§ **Given passage**:
□ □ □ □ □

Ground 3: Obviousness over Provino and RFC 2660 - Claims 16, 27, 33, 40, 51, and 57 are obvious over Provino in view of RFC 2660.

• Prior Art Relied Upon: Provino (Patent 6,557,037) and RFC 2660 (a 1999 draft publication concerning Secure HyperText Transfer Protocol, S-HTTP).

• Core Argument for this Ground:

  • Prior Art Mapping: This ground targeted claims requiring the establishment of a secure link "between a first location and a second location," which Petitioner argued could be construed to require end-to-end encryption. Petitioner asserted that Provino teaches a secure tunnel between a client device and a firewall, but RFC 2660 teaches the implementation of true end-to-end encryption between a client and a server using S-HTTP.
  • Motivation to Combine: A POSITA would have been motivated to incorporate the S-HTTP protocol from RFC 2660 into Provino’s system to provide stronger, end-to-end security. This would be desirable to protect sensitive data not just from outside attackers but also from interception within the private network (e.g., by network administrators), a known security concern.

□ □ □ □ □

§ **Problem to solve**:
Reproduce the Ground 3 passage from "Ground 3: Obviousness" up to and including "Transfer Protocol, S-HTTP).", changing "Provino" to "the Provino patent" everywhere it occurs.

§ **Data for analysis**:
□ □ □ □ □

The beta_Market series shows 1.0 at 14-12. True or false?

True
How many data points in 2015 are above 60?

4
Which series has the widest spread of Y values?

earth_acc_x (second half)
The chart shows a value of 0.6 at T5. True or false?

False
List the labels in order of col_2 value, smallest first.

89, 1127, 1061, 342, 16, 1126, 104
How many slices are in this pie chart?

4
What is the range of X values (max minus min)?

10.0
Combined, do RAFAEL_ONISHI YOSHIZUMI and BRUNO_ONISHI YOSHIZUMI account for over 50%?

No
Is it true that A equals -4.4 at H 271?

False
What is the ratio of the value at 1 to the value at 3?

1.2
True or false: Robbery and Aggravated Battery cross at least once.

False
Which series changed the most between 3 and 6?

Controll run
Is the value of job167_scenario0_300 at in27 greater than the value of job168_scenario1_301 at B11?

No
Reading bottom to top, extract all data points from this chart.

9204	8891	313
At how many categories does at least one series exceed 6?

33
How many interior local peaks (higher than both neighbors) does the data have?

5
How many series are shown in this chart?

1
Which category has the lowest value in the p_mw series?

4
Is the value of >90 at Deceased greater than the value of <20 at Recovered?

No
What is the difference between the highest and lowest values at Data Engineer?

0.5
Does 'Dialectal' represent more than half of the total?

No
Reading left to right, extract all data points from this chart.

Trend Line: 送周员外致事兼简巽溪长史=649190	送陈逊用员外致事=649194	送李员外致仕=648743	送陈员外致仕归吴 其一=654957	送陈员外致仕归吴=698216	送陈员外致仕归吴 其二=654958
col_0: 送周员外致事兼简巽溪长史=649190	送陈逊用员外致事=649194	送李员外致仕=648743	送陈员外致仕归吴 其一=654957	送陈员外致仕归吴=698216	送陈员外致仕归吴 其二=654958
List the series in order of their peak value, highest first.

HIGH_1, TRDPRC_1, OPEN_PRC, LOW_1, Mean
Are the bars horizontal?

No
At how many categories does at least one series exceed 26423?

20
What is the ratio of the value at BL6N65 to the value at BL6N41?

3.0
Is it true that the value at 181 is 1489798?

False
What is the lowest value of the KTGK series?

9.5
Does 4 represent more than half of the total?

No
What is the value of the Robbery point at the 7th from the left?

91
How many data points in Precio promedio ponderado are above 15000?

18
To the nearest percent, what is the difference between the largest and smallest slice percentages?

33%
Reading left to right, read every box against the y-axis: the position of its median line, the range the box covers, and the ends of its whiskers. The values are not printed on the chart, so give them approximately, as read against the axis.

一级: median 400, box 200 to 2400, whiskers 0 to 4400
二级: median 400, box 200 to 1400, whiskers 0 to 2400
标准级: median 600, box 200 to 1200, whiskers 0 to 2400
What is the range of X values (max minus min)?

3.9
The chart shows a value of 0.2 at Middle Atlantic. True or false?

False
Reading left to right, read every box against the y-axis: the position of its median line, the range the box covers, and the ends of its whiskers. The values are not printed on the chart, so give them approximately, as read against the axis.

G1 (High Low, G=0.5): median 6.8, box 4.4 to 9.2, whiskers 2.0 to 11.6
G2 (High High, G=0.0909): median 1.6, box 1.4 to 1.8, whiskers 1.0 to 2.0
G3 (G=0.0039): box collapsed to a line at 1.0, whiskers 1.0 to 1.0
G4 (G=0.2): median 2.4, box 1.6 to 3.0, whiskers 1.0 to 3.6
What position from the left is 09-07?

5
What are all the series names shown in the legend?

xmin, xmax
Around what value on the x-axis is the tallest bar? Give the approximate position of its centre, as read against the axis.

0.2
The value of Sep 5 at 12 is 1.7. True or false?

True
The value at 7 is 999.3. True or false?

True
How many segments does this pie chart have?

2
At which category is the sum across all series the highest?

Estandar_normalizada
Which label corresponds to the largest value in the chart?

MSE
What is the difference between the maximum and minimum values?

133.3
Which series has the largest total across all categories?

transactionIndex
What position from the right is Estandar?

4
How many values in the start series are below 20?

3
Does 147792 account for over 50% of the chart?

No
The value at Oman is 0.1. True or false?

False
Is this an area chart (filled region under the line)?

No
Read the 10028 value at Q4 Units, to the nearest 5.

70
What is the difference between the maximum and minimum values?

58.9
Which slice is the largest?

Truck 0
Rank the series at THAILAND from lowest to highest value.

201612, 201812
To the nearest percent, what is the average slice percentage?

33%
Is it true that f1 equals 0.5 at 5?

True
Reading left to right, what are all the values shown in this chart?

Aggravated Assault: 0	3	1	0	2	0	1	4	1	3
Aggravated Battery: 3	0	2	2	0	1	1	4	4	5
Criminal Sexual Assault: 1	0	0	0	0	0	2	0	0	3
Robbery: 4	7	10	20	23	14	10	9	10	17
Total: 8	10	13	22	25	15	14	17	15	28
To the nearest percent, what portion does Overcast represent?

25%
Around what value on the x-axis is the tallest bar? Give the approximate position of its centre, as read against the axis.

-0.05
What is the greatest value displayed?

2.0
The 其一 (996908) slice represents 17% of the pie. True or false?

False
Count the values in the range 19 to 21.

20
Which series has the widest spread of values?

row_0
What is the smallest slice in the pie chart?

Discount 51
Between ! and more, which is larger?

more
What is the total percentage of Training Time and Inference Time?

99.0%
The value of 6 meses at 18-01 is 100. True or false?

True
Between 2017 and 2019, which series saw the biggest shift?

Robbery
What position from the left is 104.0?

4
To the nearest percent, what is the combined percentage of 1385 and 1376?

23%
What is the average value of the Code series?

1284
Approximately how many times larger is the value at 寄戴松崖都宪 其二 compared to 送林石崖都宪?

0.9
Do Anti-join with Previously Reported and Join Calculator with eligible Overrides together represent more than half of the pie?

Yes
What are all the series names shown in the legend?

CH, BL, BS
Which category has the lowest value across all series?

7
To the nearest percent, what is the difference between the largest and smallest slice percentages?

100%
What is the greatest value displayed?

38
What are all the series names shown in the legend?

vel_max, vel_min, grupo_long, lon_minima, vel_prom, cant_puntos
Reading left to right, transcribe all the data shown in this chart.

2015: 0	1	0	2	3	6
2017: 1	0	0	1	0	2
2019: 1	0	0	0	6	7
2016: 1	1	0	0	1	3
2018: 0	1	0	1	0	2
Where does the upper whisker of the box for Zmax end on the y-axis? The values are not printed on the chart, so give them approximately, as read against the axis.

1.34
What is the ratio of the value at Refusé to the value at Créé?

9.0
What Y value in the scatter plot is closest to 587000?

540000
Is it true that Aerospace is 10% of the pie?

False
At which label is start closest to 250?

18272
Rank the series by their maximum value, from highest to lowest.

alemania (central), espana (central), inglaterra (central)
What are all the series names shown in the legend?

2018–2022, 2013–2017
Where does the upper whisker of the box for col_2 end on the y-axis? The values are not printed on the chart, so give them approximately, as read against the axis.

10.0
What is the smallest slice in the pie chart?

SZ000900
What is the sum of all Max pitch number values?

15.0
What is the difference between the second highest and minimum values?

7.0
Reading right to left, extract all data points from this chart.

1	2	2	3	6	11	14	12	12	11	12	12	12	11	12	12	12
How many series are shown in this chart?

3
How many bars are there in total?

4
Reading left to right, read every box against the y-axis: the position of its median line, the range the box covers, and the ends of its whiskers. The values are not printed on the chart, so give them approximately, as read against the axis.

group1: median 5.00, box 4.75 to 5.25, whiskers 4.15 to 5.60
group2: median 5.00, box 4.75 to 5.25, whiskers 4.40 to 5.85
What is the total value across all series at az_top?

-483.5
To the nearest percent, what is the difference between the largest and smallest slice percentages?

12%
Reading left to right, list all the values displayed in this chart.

□ □ □ □ □

§ **Task output**:
Ground 3: Obviousness over the Provino patent and RFC 2660 - Claims 16, 27, 33, 40, 51, and 57 are obvious over the Provino patent in view of RFC 2660.

• Prior Art Relied Upon: the Provino patent (Patent 6,557,037) and RFC 2660 (a 1999 draft publication concerning Secure HyperText Transfer Protocol, S-HTTP).